### What needs to be done
Answer these questions from the passage on U.S. citizenship-based taxation:
(a) How are double taxation issues dealt with?
(b) Under President Reagan, tax rates were reduced from what rate to what rate?
(c) What does the passage urge lawmakers to stop?

### Extract provided
** begin **
Among the beauties of the generally-used system is a much
simplified compliance system. These non-U.S. expatriates may in fact
remain taxable as nonresidents in their home countries with respect to
income sourced there: most countries, including the U.S., tax
nonresidents via withholding tax on investment income derived from that
country. Double taxation issues are dealt with via bilateral tax
treaties.
U.S. lawmakers have in the past rejected a residence-based tax
system because of potential abuse, or exaggerated reports of abuse--
A wealthy American can already live in the U.S. income tax-free, or
nearly so, by investing in tax-free municipal bonds, land or works of
art, etc. He can already give up his citizenship and move to tax havens
to avoid future tax. Expatriation to more clement taxation is thus
already possible and legal--However, this sort of situation is (very)
minor in the U.S. tax landscape because most Americans are patriotic
and are not willing to go that far.
America has grown not via the wealthy, but via its vast population
at all levels. For the few who might leave the U.S. for tax purposes,
many talented foreigners are waiting to immigrate to the U.S. When tax
rates were reduced from 70 % to 28 %, under President Reagan,
individual tax collections climbed (!) because investors felt free to
realize latent capital gains without punitive taxation. The economy
soared. Recent economic reports suggest a similar effect is taking
place at this time following the recent U.S. tax cuts.
The American Way is to believe in its people, to let our own magic
mixture of free enterprise and basic social welfare thrive in an almost
undirected economic system. We trust Americans to build our economy.
Lawmakers, you should unleash those adventurous Americans who are
willing to work and trade abroad from undue taxation burdens by letting
them go abroad and promote international business! To do this, stop
citizenship-based taxation!
** end **
A run of records
** begin **
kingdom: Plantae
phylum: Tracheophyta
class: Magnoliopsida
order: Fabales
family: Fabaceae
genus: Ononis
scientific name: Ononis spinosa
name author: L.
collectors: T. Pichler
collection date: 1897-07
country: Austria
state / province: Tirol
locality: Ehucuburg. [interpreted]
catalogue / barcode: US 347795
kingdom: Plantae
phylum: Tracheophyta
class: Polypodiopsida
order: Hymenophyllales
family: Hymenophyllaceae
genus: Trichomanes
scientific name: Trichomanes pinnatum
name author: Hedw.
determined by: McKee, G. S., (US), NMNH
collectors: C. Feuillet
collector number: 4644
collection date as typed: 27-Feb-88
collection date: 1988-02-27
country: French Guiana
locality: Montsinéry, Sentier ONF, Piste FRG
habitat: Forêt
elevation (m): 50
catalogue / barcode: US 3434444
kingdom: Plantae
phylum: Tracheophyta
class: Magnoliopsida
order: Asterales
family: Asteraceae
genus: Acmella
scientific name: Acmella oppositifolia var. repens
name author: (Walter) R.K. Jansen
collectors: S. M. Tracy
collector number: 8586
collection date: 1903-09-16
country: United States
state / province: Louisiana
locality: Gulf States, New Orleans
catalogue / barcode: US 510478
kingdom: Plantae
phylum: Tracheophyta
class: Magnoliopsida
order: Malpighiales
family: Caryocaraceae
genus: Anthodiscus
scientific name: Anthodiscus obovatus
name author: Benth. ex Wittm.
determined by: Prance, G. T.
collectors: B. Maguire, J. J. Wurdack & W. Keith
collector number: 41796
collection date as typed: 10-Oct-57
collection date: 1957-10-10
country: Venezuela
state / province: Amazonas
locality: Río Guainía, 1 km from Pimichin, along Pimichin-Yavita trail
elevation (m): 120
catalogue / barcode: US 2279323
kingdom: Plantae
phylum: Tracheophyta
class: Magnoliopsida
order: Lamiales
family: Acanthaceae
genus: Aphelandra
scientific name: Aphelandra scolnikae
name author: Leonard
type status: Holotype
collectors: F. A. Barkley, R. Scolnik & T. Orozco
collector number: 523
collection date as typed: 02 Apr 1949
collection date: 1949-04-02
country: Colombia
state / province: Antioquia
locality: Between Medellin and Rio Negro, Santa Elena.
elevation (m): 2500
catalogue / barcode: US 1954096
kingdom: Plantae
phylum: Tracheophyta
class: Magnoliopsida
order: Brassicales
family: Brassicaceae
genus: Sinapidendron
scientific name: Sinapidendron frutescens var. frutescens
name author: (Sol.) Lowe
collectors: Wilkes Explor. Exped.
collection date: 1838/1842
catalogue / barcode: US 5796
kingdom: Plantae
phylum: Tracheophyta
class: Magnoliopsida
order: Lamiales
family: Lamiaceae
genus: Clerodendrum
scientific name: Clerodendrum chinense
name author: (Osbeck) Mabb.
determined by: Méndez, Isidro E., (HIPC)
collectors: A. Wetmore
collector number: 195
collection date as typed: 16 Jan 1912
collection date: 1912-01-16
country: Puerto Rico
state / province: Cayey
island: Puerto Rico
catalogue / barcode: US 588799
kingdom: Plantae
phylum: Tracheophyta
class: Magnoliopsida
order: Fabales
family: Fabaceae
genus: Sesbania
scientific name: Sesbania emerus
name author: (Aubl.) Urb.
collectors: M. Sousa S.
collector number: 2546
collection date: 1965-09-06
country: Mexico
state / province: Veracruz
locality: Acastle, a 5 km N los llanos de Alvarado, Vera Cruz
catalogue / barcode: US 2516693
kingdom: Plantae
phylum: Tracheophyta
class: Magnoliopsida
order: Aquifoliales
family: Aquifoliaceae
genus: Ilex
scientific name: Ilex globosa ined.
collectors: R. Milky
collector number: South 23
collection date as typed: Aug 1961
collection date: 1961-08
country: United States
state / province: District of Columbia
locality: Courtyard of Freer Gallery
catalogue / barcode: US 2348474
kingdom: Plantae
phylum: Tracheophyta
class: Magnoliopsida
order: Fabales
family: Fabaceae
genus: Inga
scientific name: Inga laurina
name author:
** end **
### Answer to this problem
(a) Through bilateral tax treaties.
(b) From 70% to 28%.
(c) Citizenship-based taxation.